Miracle, another album single, really comes into its own. Talking of lines that shouldn’t be crossed, the song is bitterly sad, but all the same uplifting, with the song ending in a call of “sometimes miracles come late” – and sometimes they really do… In a time of uncertainty for us all, it’s never been more important to be reminded to not give up on love or faith or hope, but rather believe that better things are coming. Sparta beautifully capture the spirit of an undercurrent anxieties in Empty Houses through a cauldron of tense drumming and twirling guitars. Taking on a somewhat folksy Americana flair in the guitar melody and subdued rhythms, the track is reminiscent of some of the south-western influence and attitude (yes, I’m referring that line… “I said, fuck it”) that predecessors At The Drive-In exhibited in their early days.
The closing track on the album, No One Can Be Nowhere is definitely a groovy slow-burner, that you cannot help tapping along to.
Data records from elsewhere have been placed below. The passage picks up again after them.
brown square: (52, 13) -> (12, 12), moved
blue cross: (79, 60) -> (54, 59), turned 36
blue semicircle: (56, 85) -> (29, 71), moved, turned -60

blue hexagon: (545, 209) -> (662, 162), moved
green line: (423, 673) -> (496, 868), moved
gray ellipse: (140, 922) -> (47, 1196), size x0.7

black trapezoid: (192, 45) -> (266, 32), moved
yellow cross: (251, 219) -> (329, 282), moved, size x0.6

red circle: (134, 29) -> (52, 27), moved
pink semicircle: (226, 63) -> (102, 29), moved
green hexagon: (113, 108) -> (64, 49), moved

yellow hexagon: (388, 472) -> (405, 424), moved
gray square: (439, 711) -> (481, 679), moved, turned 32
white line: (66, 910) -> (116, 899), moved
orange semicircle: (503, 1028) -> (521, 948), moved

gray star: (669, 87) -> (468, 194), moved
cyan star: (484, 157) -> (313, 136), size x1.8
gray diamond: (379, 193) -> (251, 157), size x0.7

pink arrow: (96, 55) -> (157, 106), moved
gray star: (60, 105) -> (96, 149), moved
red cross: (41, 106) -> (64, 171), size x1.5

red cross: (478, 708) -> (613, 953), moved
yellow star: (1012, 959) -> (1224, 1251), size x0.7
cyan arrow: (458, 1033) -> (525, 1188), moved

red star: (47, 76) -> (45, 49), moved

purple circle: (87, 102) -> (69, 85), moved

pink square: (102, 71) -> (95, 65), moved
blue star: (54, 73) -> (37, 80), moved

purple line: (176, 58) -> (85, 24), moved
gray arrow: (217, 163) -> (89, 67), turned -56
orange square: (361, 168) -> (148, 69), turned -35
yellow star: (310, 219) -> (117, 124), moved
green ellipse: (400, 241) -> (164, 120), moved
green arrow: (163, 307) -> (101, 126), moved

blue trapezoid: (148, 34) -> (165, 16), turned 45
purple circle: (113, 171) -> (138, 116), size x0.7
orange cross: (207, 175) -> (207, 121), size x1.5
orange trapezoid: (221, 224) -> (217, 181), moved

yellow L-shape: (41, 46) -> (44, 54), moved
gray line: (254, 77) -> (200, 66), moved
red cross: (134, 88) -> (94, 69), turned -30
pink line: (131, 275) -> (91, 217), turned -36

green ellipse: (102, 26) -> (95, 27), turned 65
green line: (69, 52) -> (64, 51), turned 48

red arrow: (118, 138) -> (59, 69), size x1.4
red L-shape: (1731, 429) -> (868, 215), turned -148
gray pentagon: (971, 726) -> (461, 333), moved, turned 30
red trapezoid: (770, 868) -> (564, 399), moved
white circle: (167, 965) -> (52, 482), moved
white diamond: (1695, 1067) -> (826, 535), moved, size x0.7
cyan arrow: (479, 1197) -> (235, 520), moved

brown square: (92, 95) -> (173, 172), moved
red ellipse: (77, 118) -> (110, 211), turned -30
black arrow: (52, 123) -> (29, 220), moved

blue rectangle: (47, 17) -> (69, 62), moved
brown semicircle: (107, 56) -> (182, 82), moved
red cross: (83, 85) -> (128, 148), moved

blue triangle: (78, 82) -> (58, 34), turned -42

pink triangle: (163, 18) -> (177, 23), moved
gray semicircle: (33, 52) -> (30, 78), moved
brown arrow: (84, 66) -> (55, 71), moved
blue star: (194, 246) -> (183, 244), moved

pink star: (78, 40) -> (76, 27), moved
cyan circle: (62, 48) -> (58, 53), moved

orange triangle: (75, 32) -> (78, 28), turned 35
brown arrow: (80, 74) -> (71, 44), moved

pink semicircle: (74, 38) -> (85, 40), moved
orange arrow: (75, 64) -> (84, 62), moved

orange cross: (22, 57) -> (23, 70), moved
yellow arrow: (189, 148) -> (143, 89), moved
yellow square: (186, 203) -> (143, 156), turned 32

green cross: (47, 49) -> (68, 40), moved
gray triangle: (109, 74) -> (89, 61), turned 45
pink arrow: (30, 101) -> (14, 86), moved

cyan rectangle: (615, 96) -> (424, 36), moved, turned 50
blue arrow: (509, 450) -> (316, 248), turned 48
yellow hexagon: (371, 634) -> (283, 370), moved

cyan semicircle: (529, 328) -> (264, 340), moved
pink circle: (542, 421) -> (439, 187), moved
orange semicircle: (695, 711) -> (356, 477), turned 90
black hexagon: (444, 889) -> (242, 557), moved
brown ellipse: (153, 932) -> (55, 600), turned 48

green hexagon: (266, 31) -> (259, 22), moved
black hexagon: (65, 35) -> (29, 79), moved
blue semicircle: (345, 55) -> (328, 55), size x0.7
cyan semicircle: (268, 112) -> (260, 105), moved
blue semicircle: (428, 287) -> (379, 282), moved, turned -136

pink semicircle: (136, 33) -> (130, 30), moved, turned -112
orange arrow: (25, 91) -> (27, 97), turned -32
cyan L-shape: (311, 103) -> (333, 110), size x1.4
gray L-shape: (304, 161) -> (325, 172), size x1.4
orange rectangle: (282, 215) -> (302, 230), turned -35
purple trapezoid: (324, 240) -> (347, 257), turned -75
Examining some of the harsher truths of life, the song is almost like the revelation that one needs before moving onto bigger and better things, emphasised by Ward’s soaring vocal bridge, where he passionately screams out the song’s title over and again.
Although it has been a long time coming, Sparta have absolutely not disappointed with this record. The moodiness of the instrumentation paired with frontman Jim Ward’s vocal range and quality, ‘Trust The River’ is confronting, honest and raw from start-to-finish. The unique mix of deeply personal thoughts teemed with a roller coaster of realism, optimism and self-deprecation, matched with the signature post-hardcore synonymous with Jim Ward and Sparta, ‘Trust The River’ is everything we didn’t know we needed in this exact moment, and is definitely worth a listen (or 10).
‘Trust The River’ is out Friday April 10 via Dine Alone Records.